Set task 1:
Turn the records into a numbered list with no blank lines. Begin at the line that contains "Identify all objects", stop after the line that contains "road: (49, 256)", and leave the pictures out.

:: Page excerpt ::

3) The data suggests that for the rest of the clay season Rafa ought to have a winning percentage anywhere from the mid eighties - low nineties, which implies 1-2 titles in the next 3 tournaments. Furthermore his dominance ratio at the French ought to be in the mid- to high- 1.30's, which has historically meant a high chance of reaching the final, and an even chance of winning it.

Disclaimer: Nadal COULD sweep all before him and win 3 tournies without dropping a set, and he COULD flame out in the semis of all 3 tournies. This is therefore a good time to highlight the difference between saying "I am personally predicting X" vs. saying "the historical pattern from the data suggests X". Clearly, I am doing the latter.


Anyway hope you found the data interesting. Please give comments, criticisms and suggestions for further investigation.

- F
 
Last edited:

falstaff78

Hall of Fame
Here is the dataset used for the above analysis. The source of this data is the excellent website www.tennisabstract.com. For example, take a look at this
link which shows that last year at Madrid, Rome and Roland Garros, Nadal's win loss record was 13-1 and his D/R was 1.53


30rtpwx.jpg
 
Last edited:

falstaff78

Hall of Fame
COMPARING PREDICTIONS TO ACTUAL RESULTS

Now that the clay season has concluded we can see how he performed relative to the predictions. Turns out the dominance ratio predictions were very accurate. The data did suggest it was likely that Nadal would lose 1 or 2 matches at the 3 tournaments - and there were times when he seemed on the verge of losing - but credit to the CGOAT he pulled through and swept!!

D/R post Monte Carlo - predicted 1.28-1.34
D/R post Monte Carlo - actual 1.38

D/R Roland Garros - predicted 1.32-1.40
D/R Roland Garros - actual 1.38

Number of losses - predicted 1-2
Number of losses - actual 0
 
Last edited:
D

Deleted member 307496

Guest
Final at Hamburg, final at Rome, final at Roland Garros.

:::

Set task 2:
In the forum excerpt, what range was predicted for Nadal's dominance ratio at Roland Garros?

:: Input for this task ::

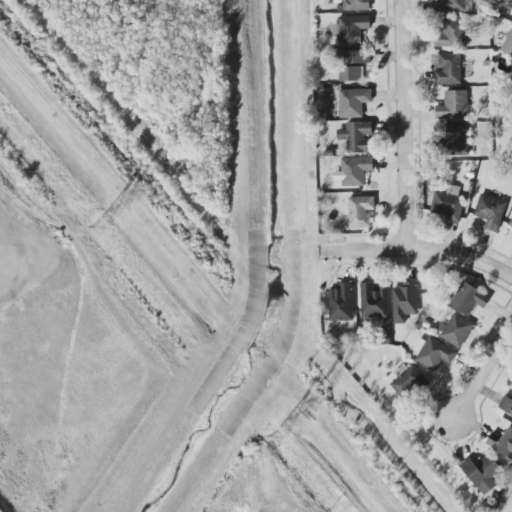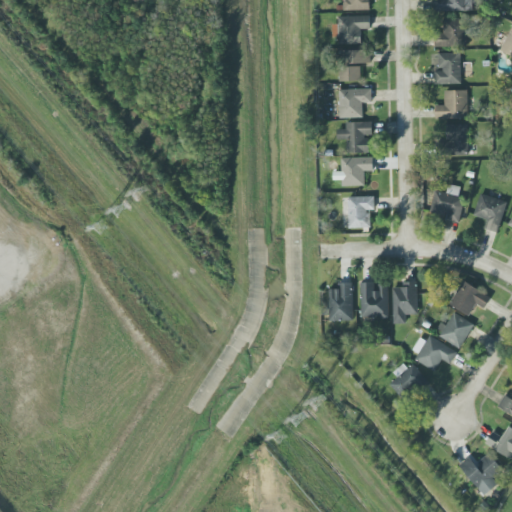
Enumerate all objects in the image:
building: (357, 5)
building: (450, 5)
building: (352, 28)
building: (452, 33)
building: (354, 63)
building: (449, 68)
building: (354, 101)
building: (453, 105)
road: (407, 124)
building: (356, 136)
building: (457, 139)
building: (354, 170)
power tower: (139, 182)
power tower: (119, 201)
building: (448, 203)
building: (360, 211)
building: (490, 211)
power tower: (104, 219)
road: (421, 250)
building: (468, 298)
building: (374, 300)
building: (404, 301)
building: (341, 302)
building: (455, 329)
building: (433, 352)
road: (484, 374)
building: (408, 381)
power tower: (320, 395)
power tower: (298, 408)
power tower: (282, 426)
building: (502, 442)
building: (482, 472)
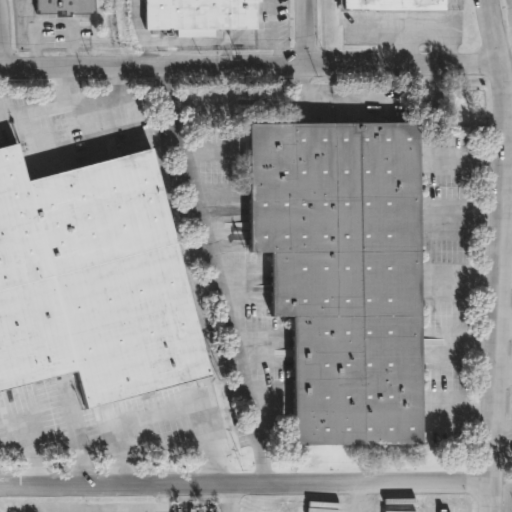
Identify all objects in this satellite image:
building: (392, 4)
road: (511, 4)
building: (393, 6)
building: (62, 7)
building: (65, 8)
building: (202, 15)
building: (197, 16)
road: (274, 32)
road: (307, 32)
road: (32, 33)
road: (504, 38)
road: (198, 40)
road: (0, 41)
road: (71, 45)
road: (225, 52)
road: (249, 65)
road: (117, 83)
road: (306, 83)
road: (68, 87)
road: (508, 101)
road: (289, 102)
road: (59, 107)
road: (509, 145)
road: (463, 159)
road: (463, 212)
road: (508, 212)
road: (501, 255)
road: (506, 271)
building: (341, 273)
road: (218, 274)
building: (344, 274)
road: (462, 280)
building: (91, 281)
building: (94, 281)
road: (505, 325)
road: (446, 334)
road: (459, 348)
road: (504, 372)
road: (458, 413)
road: (166, 415)
road: (503, 432)
road: (76, 433)
road: (95, 434)
road: (27, 440)
road: (245, 485)
road: (229, 498)
road: (161, 499)
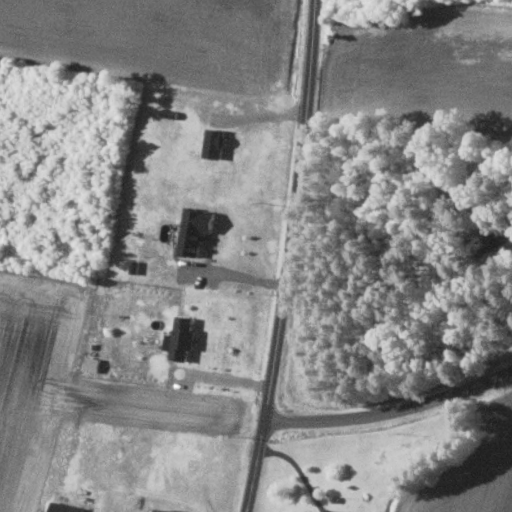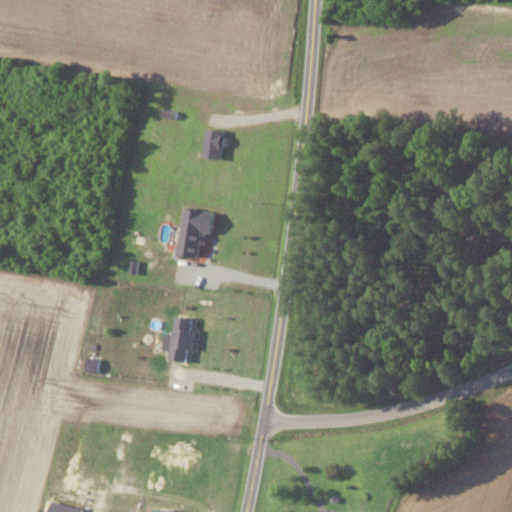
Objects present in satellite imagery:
building: (214, 142)
building: (195, 229)
road: (290, 257)
building: (182, 336)
road: (392, 409)
building: (63, 507)
building: (163, 510)
building: (349, 511)
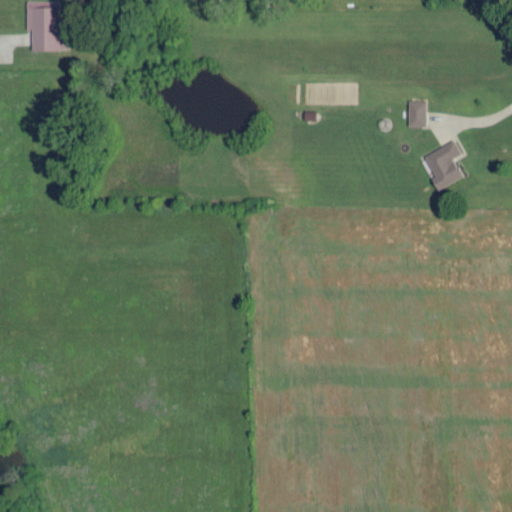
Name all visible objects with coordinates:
road: (500, 18)
building: (45, 22)
building: (416, 110)
building: (443, 161)
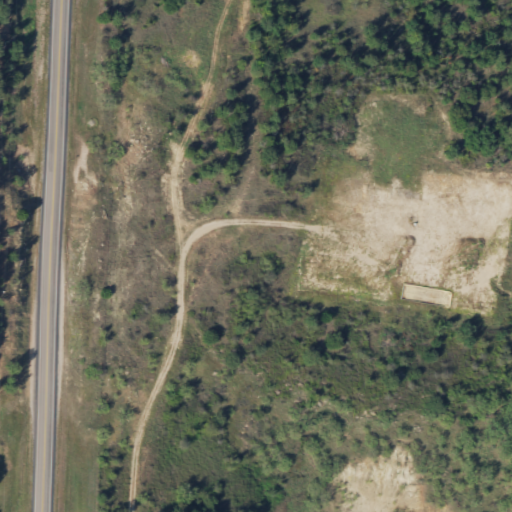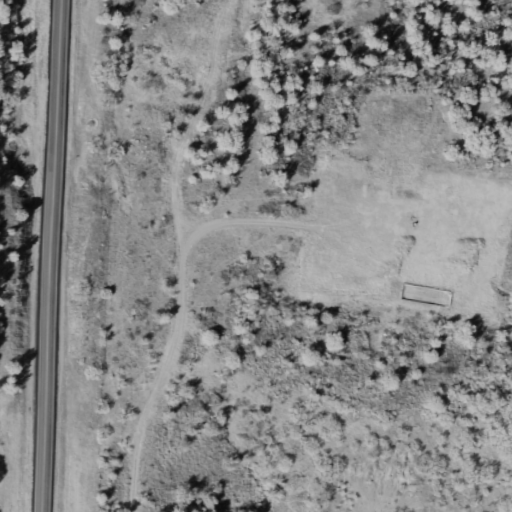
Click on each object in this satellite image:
road: (49, 256)
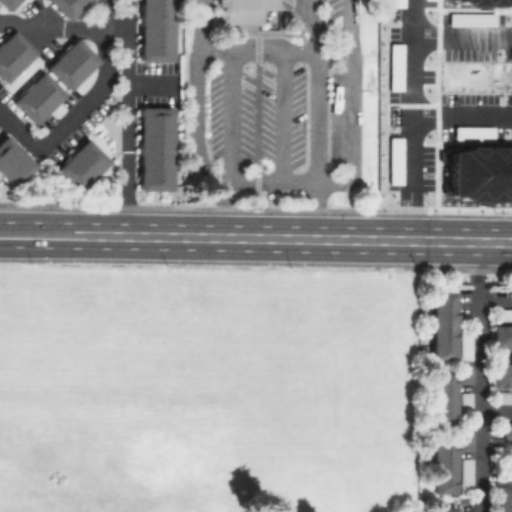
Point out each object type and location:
building: (485, 2)
building: (6, 3)
building: (7, 4)
building: (65, 6)
building: (68, 9)
building: (240, 11)
building: (243, 11)
road: (260, 20)
road: (310, 24)
road: (63, 28)
building: (153, 30)
building: (157, 32)
road: (462, 43)
road: (273, 49)
building: (12, 54)
building: (14, 56)
building: (69, 64)
building: (73, 65)
building: (35, 97)
building: (37, 100)
road: (85, 106)
road: (233, 116)
road: (279, 116)
road: (127, 118)
road: (315, 118)
road: (411, 120)
road: (462, 120)
building: (459, 127)
building: (152, 148)
building: (156, 149)
building: (13, 161)
building: (11, 162)
building: (79, 164)
building: (81, 165)
building: (479, 175)
road: (266, 181)
road: (204, 237)
road: (460, 241)
road: (494, 298)
building: (502, 314)
building: (440, 324)
building: (442, 325)
building: (500, 336)
building: (500, 337)
building: (465, 343)
building: (462, 344)
building: (500, 374)
building: (500, 375)
road: (477, 376)
building: (444, 392)
building: (446, 395)
building: (502, 400)
building: (465, 404)
road: (495, 413)
building: (506, 430)
building: (507, 430)
building: (446, 461)
building: (445, 463)
building: (465, 477)
building: (501, 498)
building: (502, 498)
building: (440, 509)
building: (445, 509)
building: (462, 511)
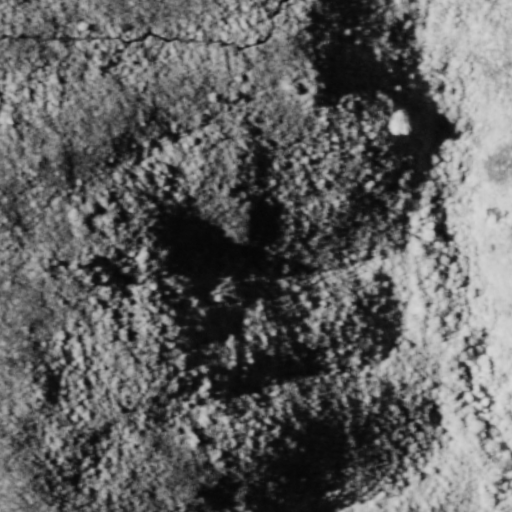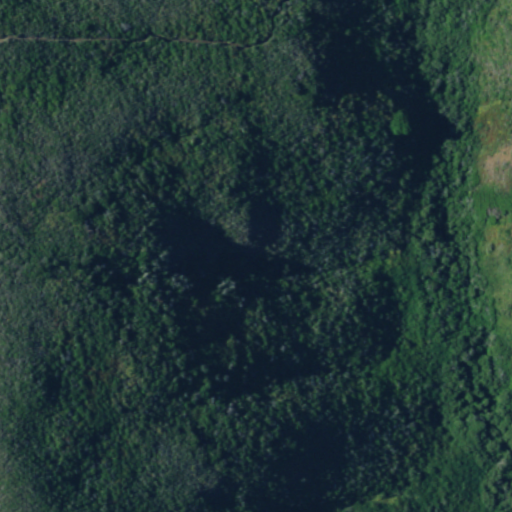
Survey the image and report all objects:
road: (161, 41)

:::

Correct response 1:
1. Identify all objects in this satellite image:
2. building: (392, 4)
3. road: (511, 4)
4. building: (393, 6)
5. building: (62, 7)
6. building: (65, 8)
7. building: (202, 15)
8. building: (197, 16)
9. road: (274, 32)
10. road: (307, 32)
11. road: (32, 33)
12. road: (504, 38)
13. road: (198, 40)
14. road: (0, 41)
15. road: (71, 45)
16. road: (225, 52)
17. road: (249, 65)
18. road: (117, 83)
19. road: (306, 83)
20. road: (68, 87)
21. road: (508, 101)
22. road: (289, 102)
23. road: (59, 107)
24. road: (509, 145)
25. road: (463, 159)
26. road: (463, 212)
27. road: (508, 212)
28. road: (501, 255)
29. road: (506, 271)
30. building: (341, 273)
31. road: (218, 274)
32. building: (344, 274)
33. road: (462, 280)
34. building: (91, 281)
35. building: (94, 281)
36. road: (505, 325)
37. road: (446, 334)
38. road: (459, 348)
39. road: (504, 372)
40. road: (458, 413)
41. road: (166, 415)
42. road: (503, 432)
43. road: (76, 433)
44. road: (95, 434)
45. road: (27, 440)
46. road: (245, 485)
47. road: (229, 498)
48. road: (161, 499)
49. Objects present in satellite imagery:
50. building: (214, 142)
51. building: (195, 229)
52. road: (290, 257)
53. building: (182, 336)
54. road: (392, 409)
55. building: (63, 507)
56. building: (163, 510)
57. building: (349, 511)
58. Name all visible objects with coordinates:
59. road: (500, 18)
60. building: (45, 22)
61. building: (416, 110)
62. building: (443, 161)
63. Click on each object in this satellite image:
64. road: (49, 256)

Correct response 2:
1.32-1.40